Stored items
▼

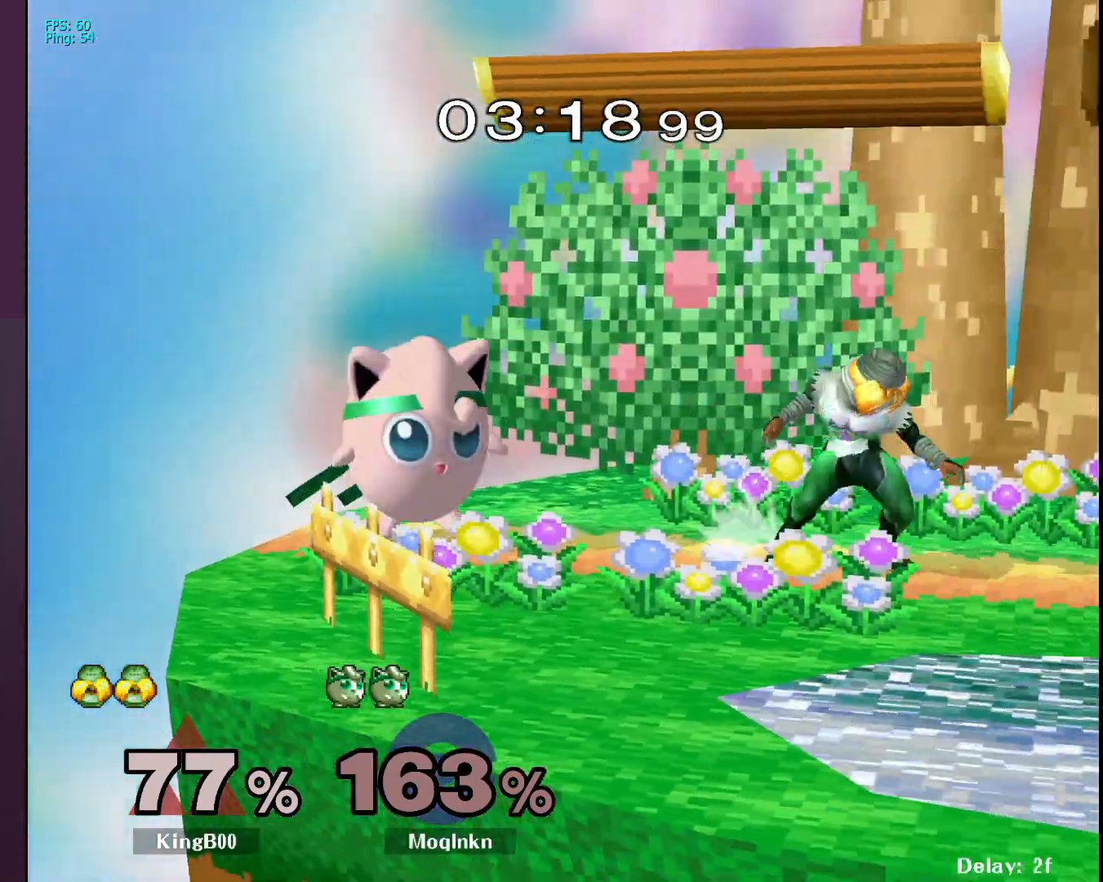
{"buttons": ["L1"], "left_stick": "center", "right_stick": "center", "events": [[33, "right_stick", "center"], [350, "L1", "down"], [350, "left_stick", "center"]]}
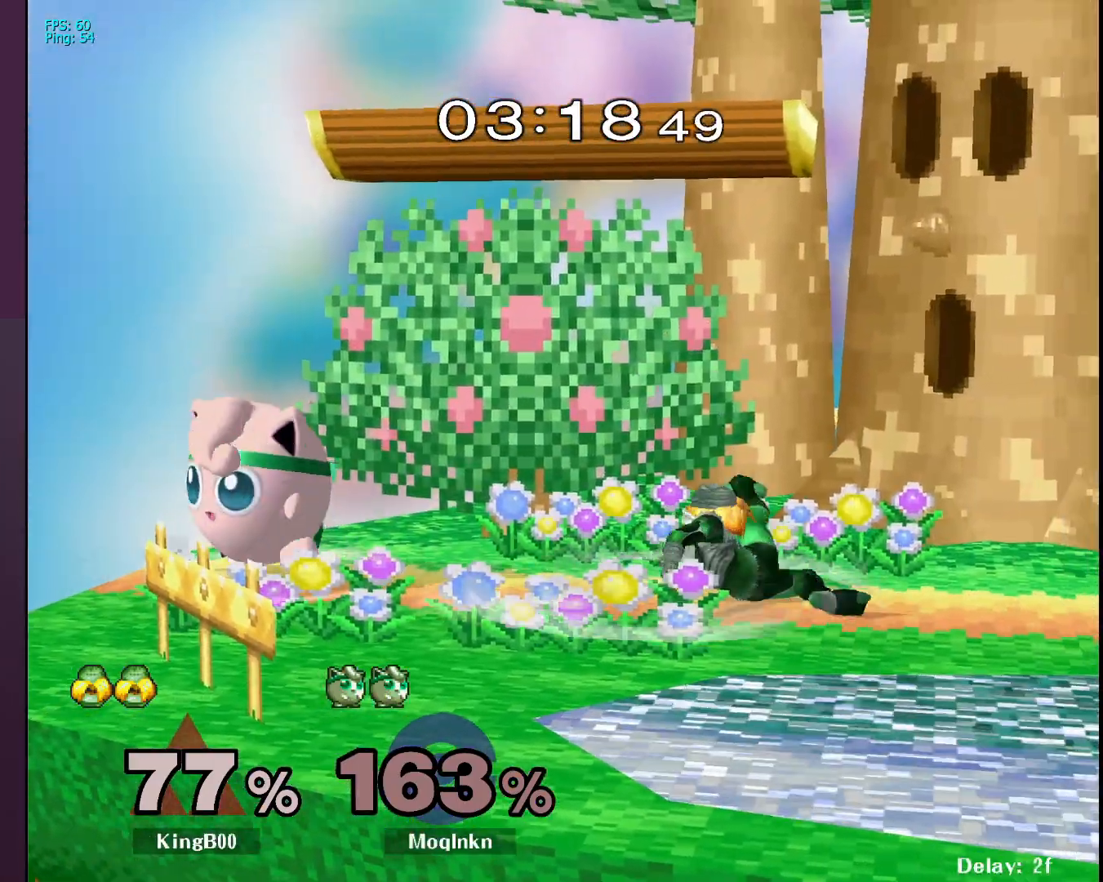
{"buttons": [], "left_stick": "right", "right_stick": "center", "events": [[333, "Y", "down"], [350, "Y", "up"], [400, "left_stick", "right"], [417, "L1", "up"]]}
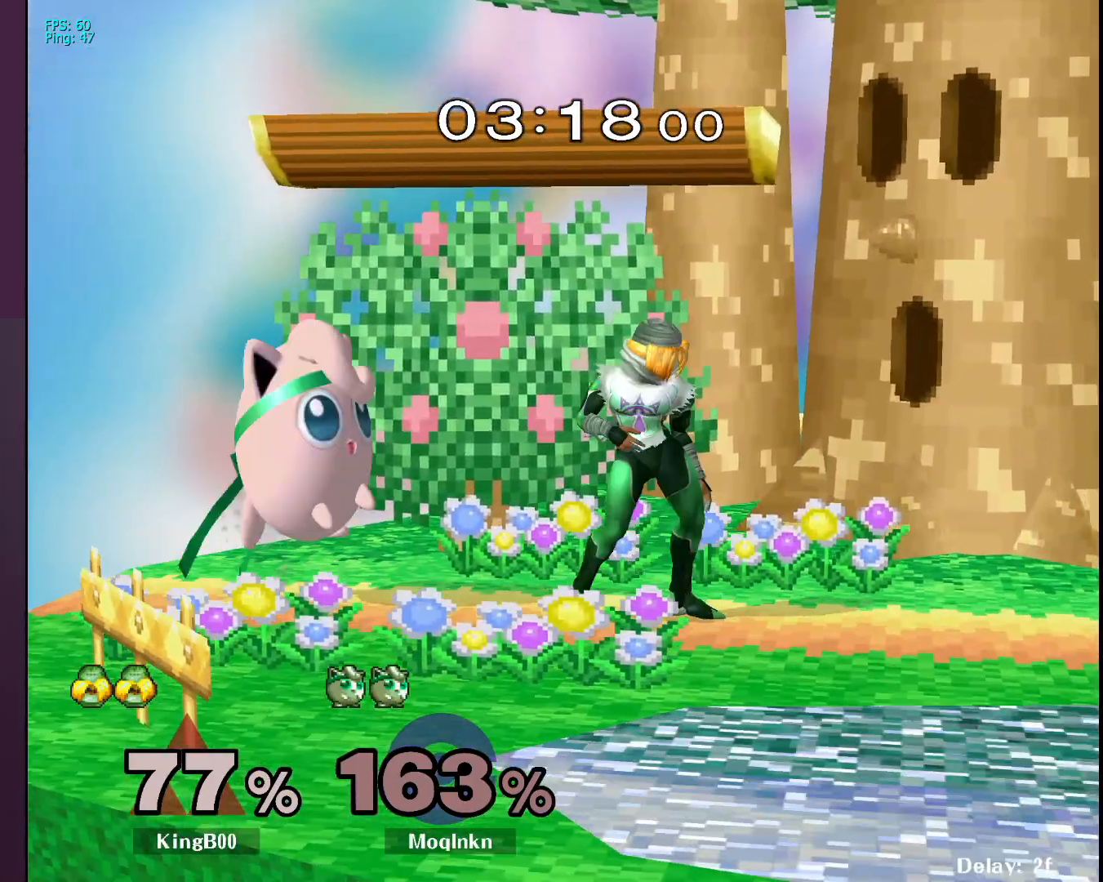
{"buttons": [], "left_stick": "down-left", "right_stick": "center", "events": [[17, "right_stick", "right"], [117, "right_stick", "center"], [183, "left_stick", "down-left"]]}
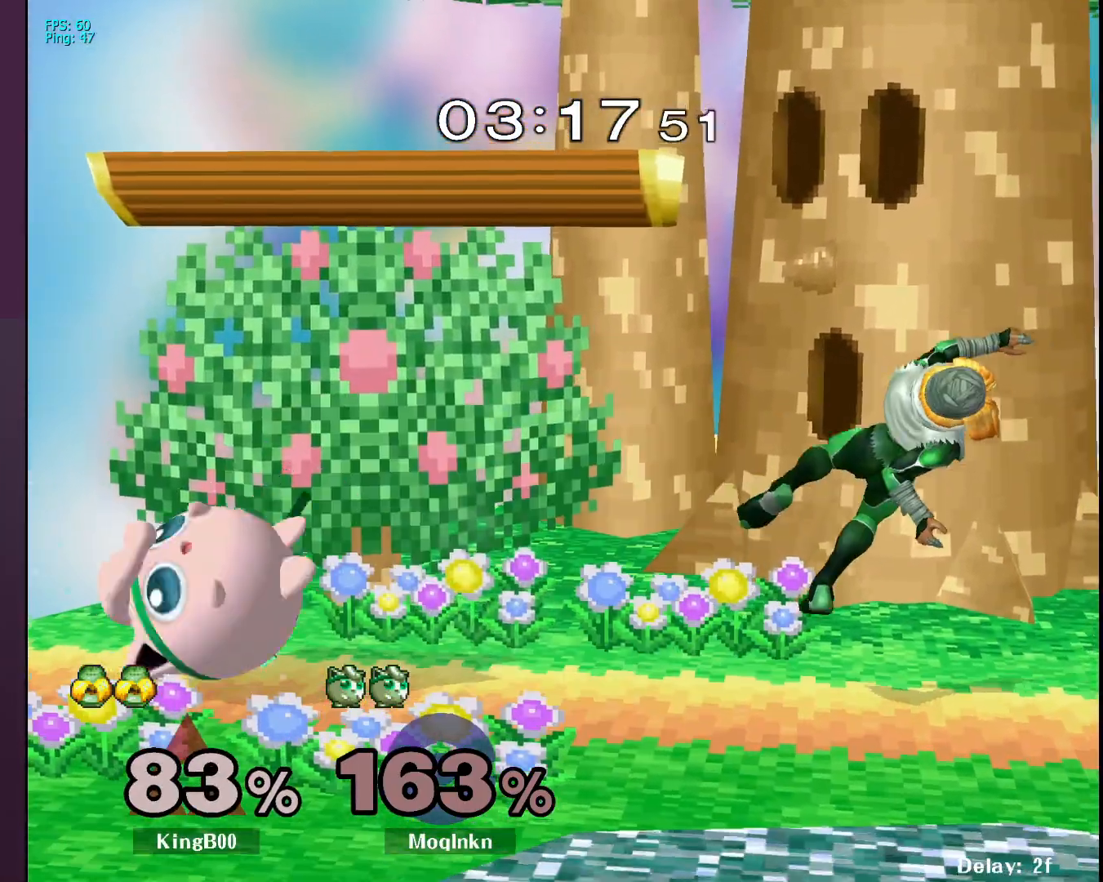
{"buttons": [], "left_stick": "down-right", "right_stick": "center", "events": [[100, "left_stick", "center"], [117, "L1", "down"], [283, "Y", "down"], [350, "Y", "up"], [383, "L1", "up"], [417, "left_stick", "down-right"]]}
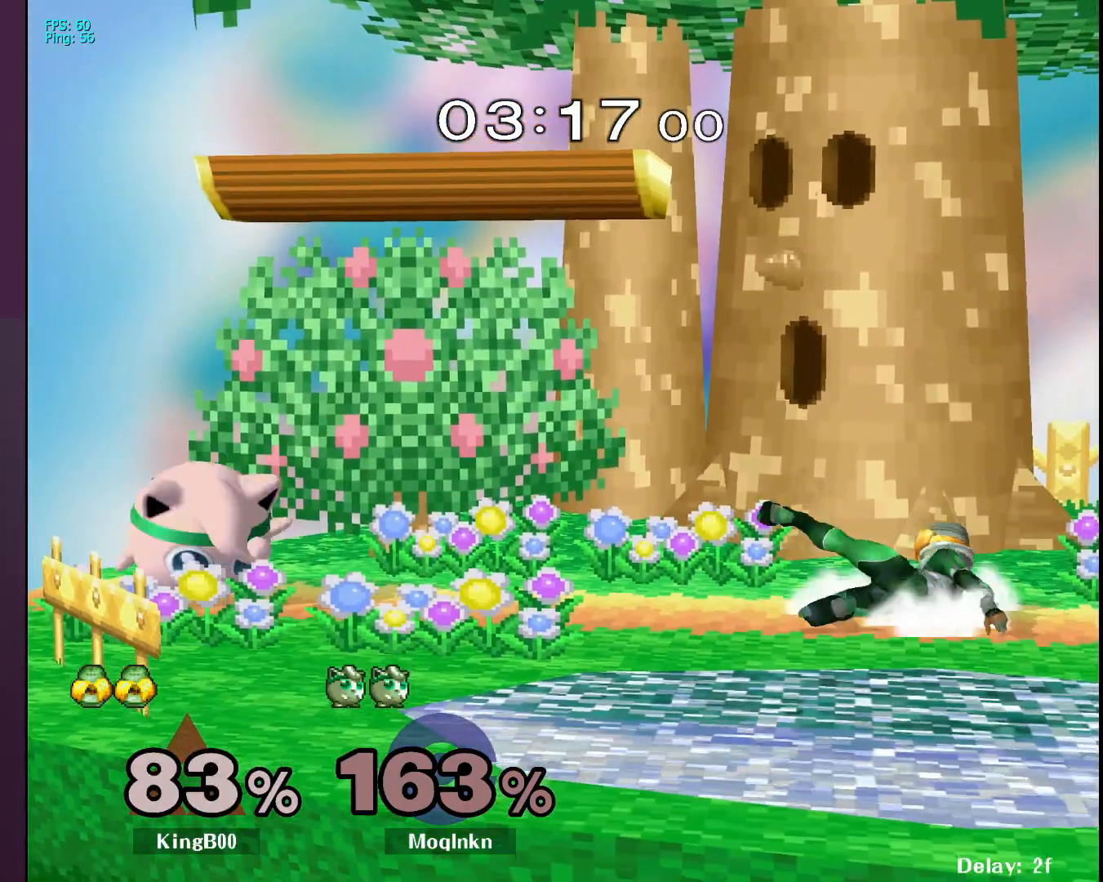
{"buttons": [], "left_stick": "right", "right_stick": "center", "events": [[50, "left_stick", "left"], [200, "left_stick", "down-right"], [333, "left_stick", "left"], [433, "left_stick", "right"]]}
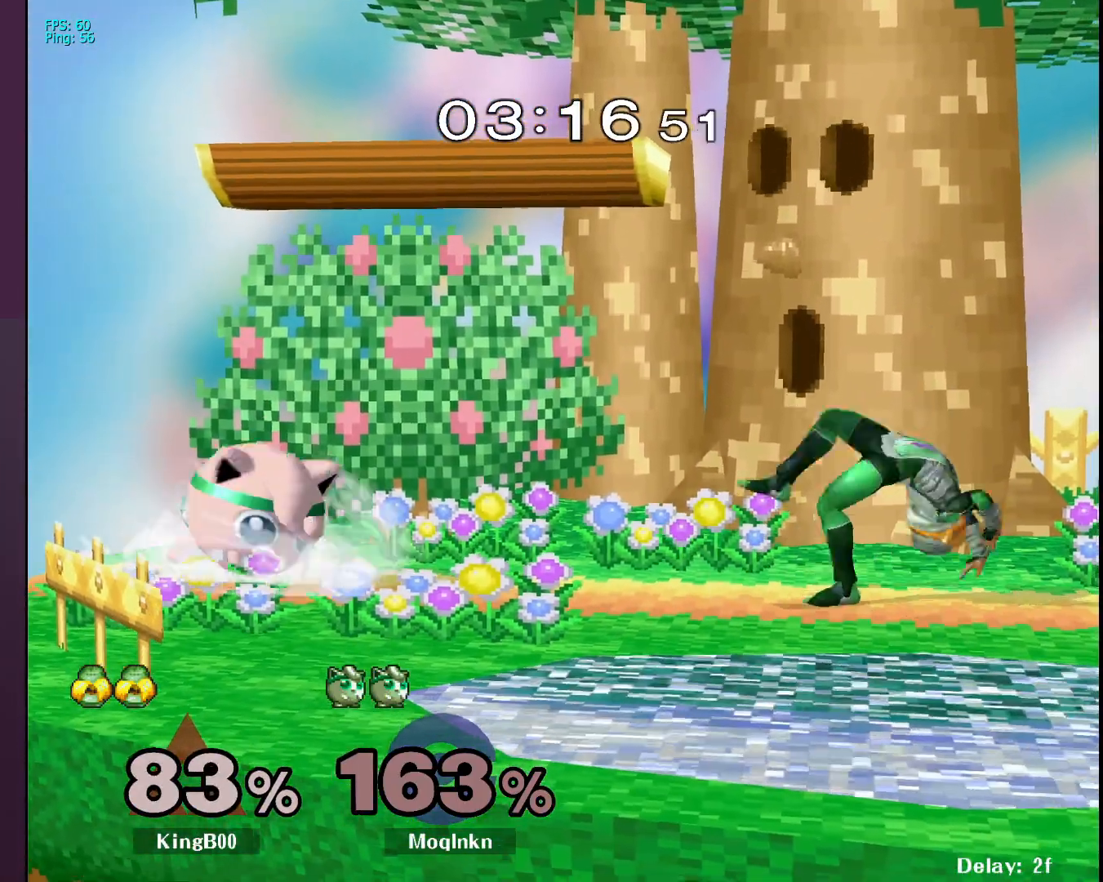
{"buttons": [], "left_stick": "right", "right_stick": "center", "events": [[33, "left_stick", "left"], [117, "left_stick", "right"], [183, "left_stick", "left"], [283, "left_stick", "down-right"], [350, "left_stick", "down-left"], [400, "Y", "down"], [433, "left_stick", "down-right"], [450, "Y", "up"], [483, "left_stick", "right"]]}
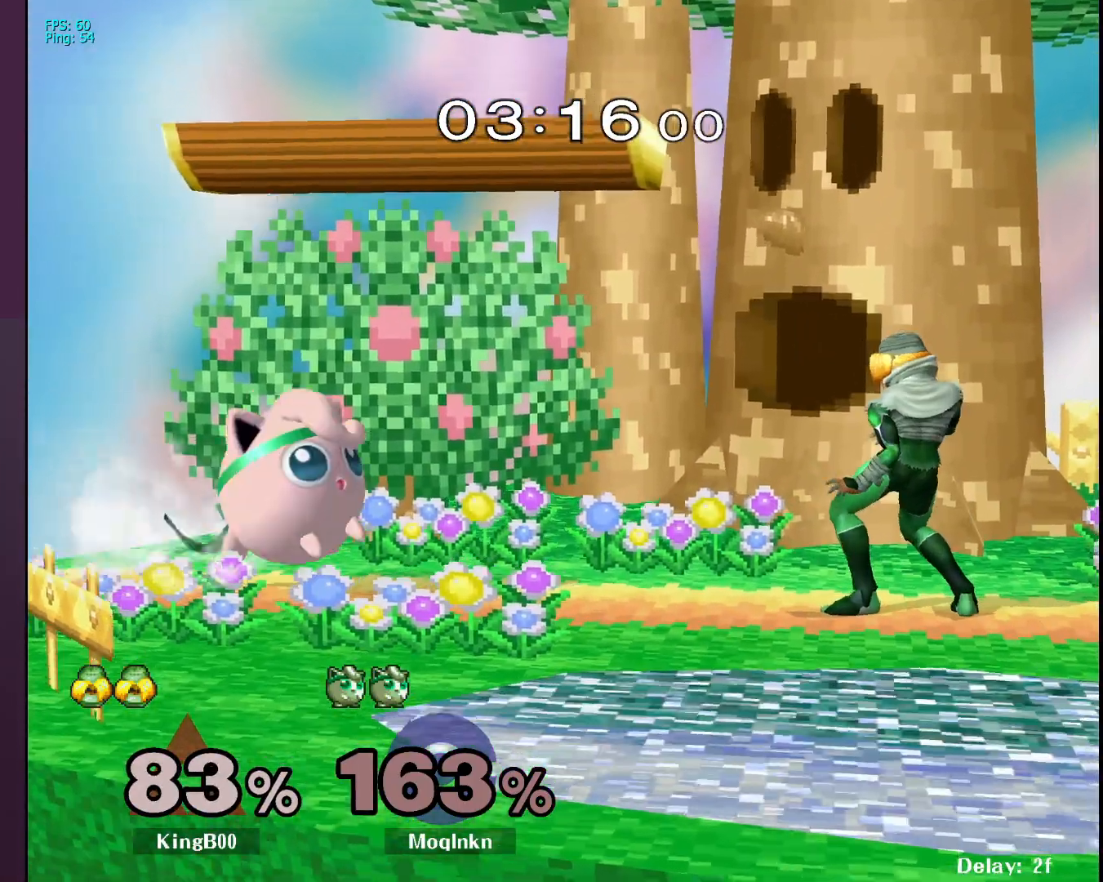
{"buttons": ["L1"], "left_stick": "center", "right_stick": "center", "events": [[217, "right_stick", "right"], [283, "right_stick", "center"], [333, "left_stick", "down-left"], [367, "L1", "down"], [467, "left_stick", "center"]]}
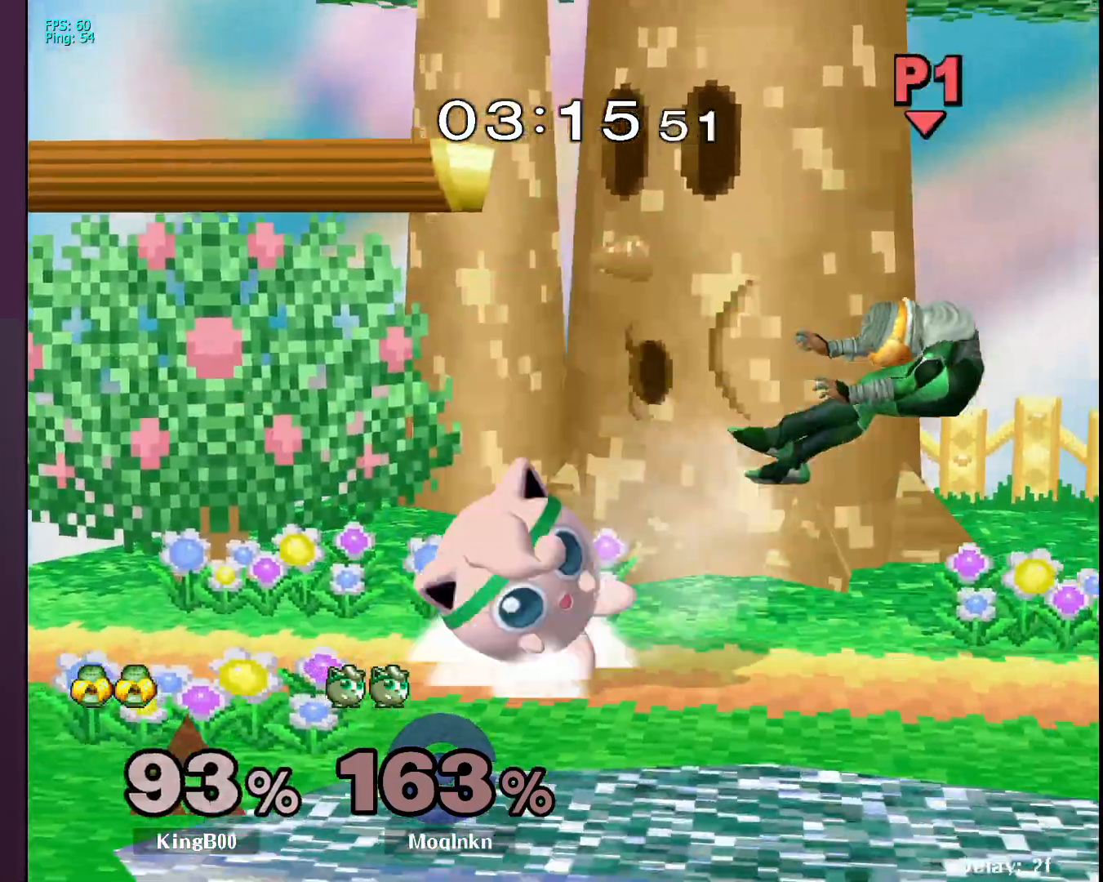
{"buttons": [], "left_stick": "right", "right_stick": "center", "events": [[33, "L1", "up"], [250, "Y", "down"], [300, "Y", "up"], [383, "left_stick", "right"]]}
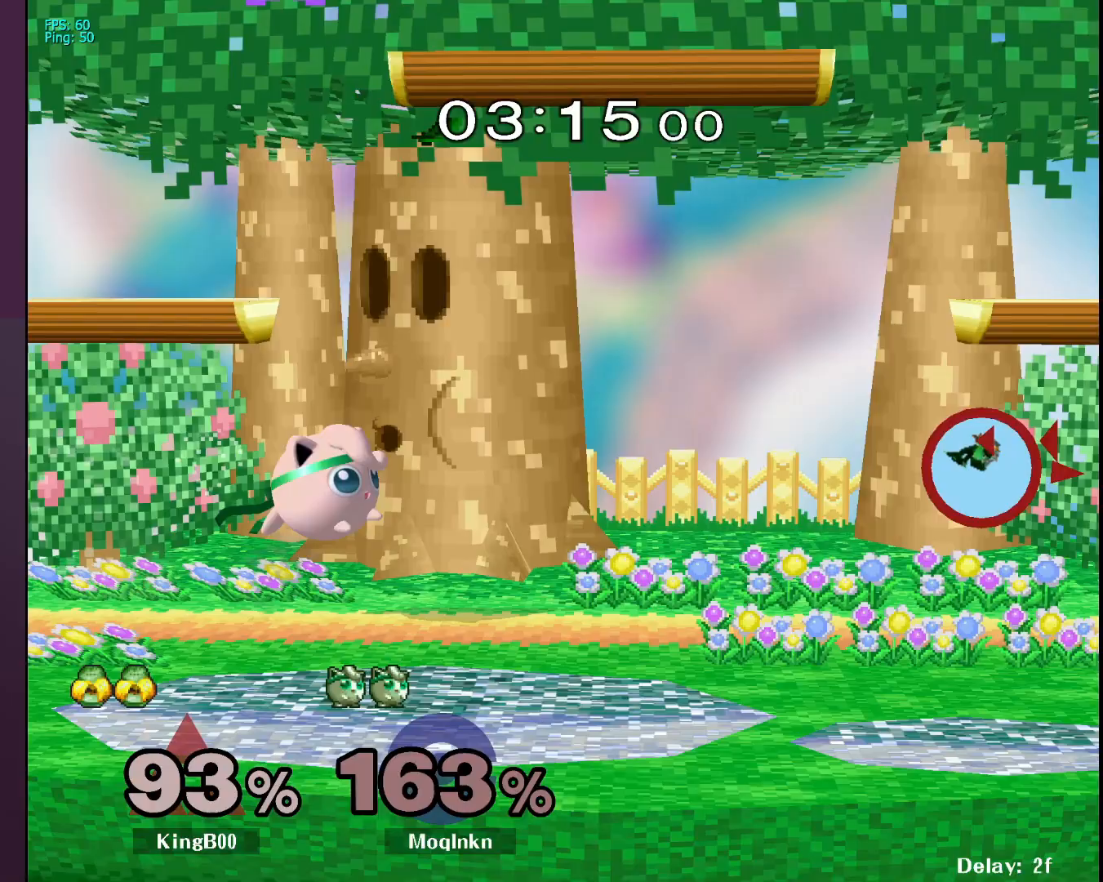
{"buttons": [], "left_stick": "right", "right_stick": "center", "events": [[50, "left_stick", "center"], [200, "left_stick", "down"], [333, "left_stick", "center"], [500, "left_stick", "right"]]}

▲

* [WORK TO COMPLETE]:
A word-for-word retyping of every record is required, without the pictures.

* [THE ANSWER]:
{"buttons": ["L1"], "left_stick": "center", "right_stick": "center", "events": [[33, "right_stick", "center"], [350, "L1", "down"], [350, "left_stick", "center"]]}
{"buttons": [], "left_stick": "right", "right_stick": "center", "events": [[333, "Y", "down"], [350, "Y", "up"], [400, "left_stick", "right"], [417, "L1", "up"]]}
{"buttons": [], "left_stick": "down-left", "right_stick": "center", "events": [[17, "right_stick", "right"], [117, "right_stick", "center"], [183, "left_stick", "down-left"]]}
{"buttons": [], "left_stick": "down-right", "right_stick": "center", "events": [[100, "left_stick", "center"], [117, "L1", "down"], [283, "Y", "down"], [350, "Y", "up"], [383, "L1", "up"], [417, "left_stick", "down-right"]]}
{"buttons": [], "left_stick": "right", "right_stick": "center", "events": [[50, "left_stick", "left"], [200, "left_stick", "down-right"], [333, "left_stick", "left"], [433, "left_stick", "right"]]}
{"buttons": [], "left_stick": "right", "right_stick": "center", "events": [[33, "left_stick", "left"], [117, "left_stick", "right"], [183, "left_stick", "left"], [283, "left_stick", "down-right"], [350, "left_stick", "down-left"], [400, "Y", "down"], [433, "left_stick", "down-right"], [450, "Y", "up"], [483, "left_stick", "right"]]}
{"buttons": ["L1"], "left_stick": "center", "right_stick": "center", "events": [[217, "right_stick", "right"], [283, "right_stick", "center"], [333, "left_stick", "down-left"], [367, "L1", "down"], [467, "left_stick", "center"]]}
{"buttons": [], "left_stick": "right", "right_stick": "center", "events": [[33, "L1", "up"], [250, "Y", "down"], [300, "Y", "up"], [383, "left_stick", "right"]]}
{"buttons": [], "left_stick": "right", "right_stick": "center", "events": [[50, "left_stick", "center"], [200, "left_stick", "down"], [333, "left_stick", "center"], [500, "left_stick", "right"]]}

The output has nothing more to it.